I missed the beginning and it’s quite some time ago, so unfortunately I can’t tell you either the name of the radio program or the specific project it was reporting. I can tell you it was a story from a town in northern England about a public education scheme to encourage disadvantaged residents to improve their diet. When I tuned in the group was being taught how to cook risotto.
Ah, risotto … The cook teaching them was adamant that the stock be kept at a steady simmer, and that said stock should be home-made from scratch. No supermarket shortcuts. After the class, the radio producer asked the participants if they would be making that risotto again. The responses were a polite but unequivocal No. Why not? Because it was fiddly and involved a lot of preparation.
Risotto is one of my go-to, quick suppers. This probably makes me sound a bit OCD, but I once road-tested two versions of the same mushroom risotto recipe. One made adding stock kept at a gentle simmer, and one version where I added the same stock but cold. Perhaps I have an unsophisticated palate, but I couldn’t taste any difference. If that cooking teacher had offered her class a simpler option would the participants have tried making risotto at home? Maybe.
It was reading Pressure Cooker: Why Home Cooking Won’t Solve Our Problems and What We Can Do About It by sociologists Sarah Bowen, Joslyn Brenton & Sinikka Elliott that reminded me of that risotto episode. Pressure Cooker is a survey of home cooking and it’s a fascinating and engaging read. The book tells the food-stories of nine families, and draws on the researcher-authors’ interviews with over a hundred-and-fifty mothers and grandmothers living in North Carolina. The women were mostly working-class. Time-poor mothers and just plain poor mothers—not the people who generally feature in books about the delights of home cooking and the honeyed past. When housewives spent their afternoons baking and set the table every evening. A past, as Bowen, Brenton and Elliott so deftly point out, that was never one-size-fits-all.
That’s one of the things I particularly like about Pressure Cooker: the way it debunks popular myths, exposes gastronomic magical thinking. Family dinners aren’t a panacea for social ills. Ditto cooking healthy meals at home. Yes, it’s great if we all learn to cook cheap, nutritious dishes, learn to grow our own herbs and shop for in-season vegetables. But let’s not overlook the deeper issues of inequality. There are people who struggle to afford any food, let alone whole ingredients, artisan bread and organic fruit. Not everyone has access to a workable kitchen. How do you prepare supper for your kids with only a single hotplate? What about people working shifts who don’t have control over their schedules? Whose only shop within walking distance is a convenience store selling chips, chocolate and close-to-expiry-date yoghurt?
OK, home cooking alone won’t solve our problems, so what else can we do to improve things? Pressure Cooker’s authors are clear: ‘We need collective solutions that will benefit people across the income spectrum.’ Community gardens, food co-ops, local canteens where you pay what you can, food rescue projects (like OzHarvest), free cooking workshops and more.

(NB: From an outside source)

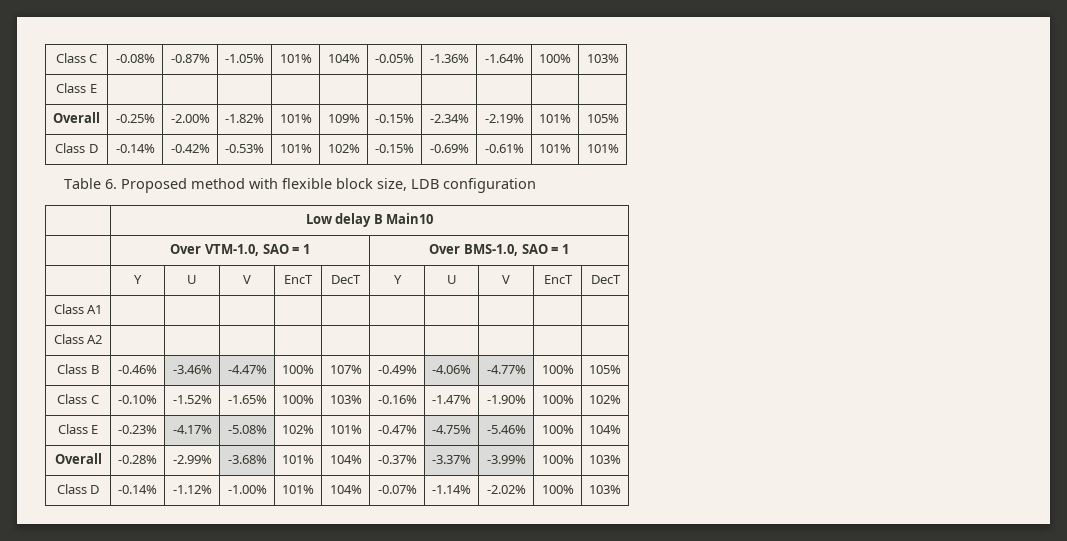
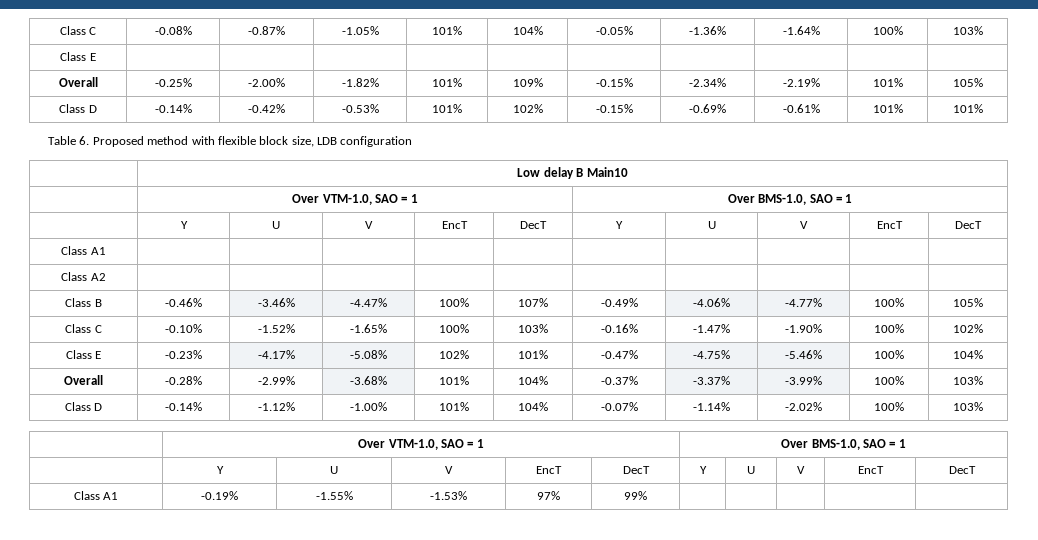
(621, 489) none -> [358,439,484,450] [781,439,906,450] [216,466,224,474] [330,466,338,474] [445,466,453,474] [536,466,562,474] [622,466,650,474] [699,466,707,474] [747,466,755,474] [797,466,805,474] [857,466,884,474] [948,466,976,474] [73,491,119,500] [201,491,239,500] [315,491,353,500] [430,491,467,500] [537,491,560,500] [624,491,647,500] // | Over VTM-1.0, SAO = 1 | Over BMS-1.0, SAO = 1 // | Y | U | V | EncT | DecT | Y | U | V | EncT | DecT // Class A1 | -0.19% | -1.55% | -1.53% | 97% | 99% | | | | |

Which brings me back to that risotto they were making on the radio and my simmering stock comparison. An experiment that proved—to me at least—that you can make a risotto easily and simply using a single pan. The method may not be chef-approved but you still end up with a dish that’s tasty, inexpensive and not too time consuming.
‘Working to bring about true food justice starts by trying to understand people and communities … what works for one neighbourhood may not work for another.’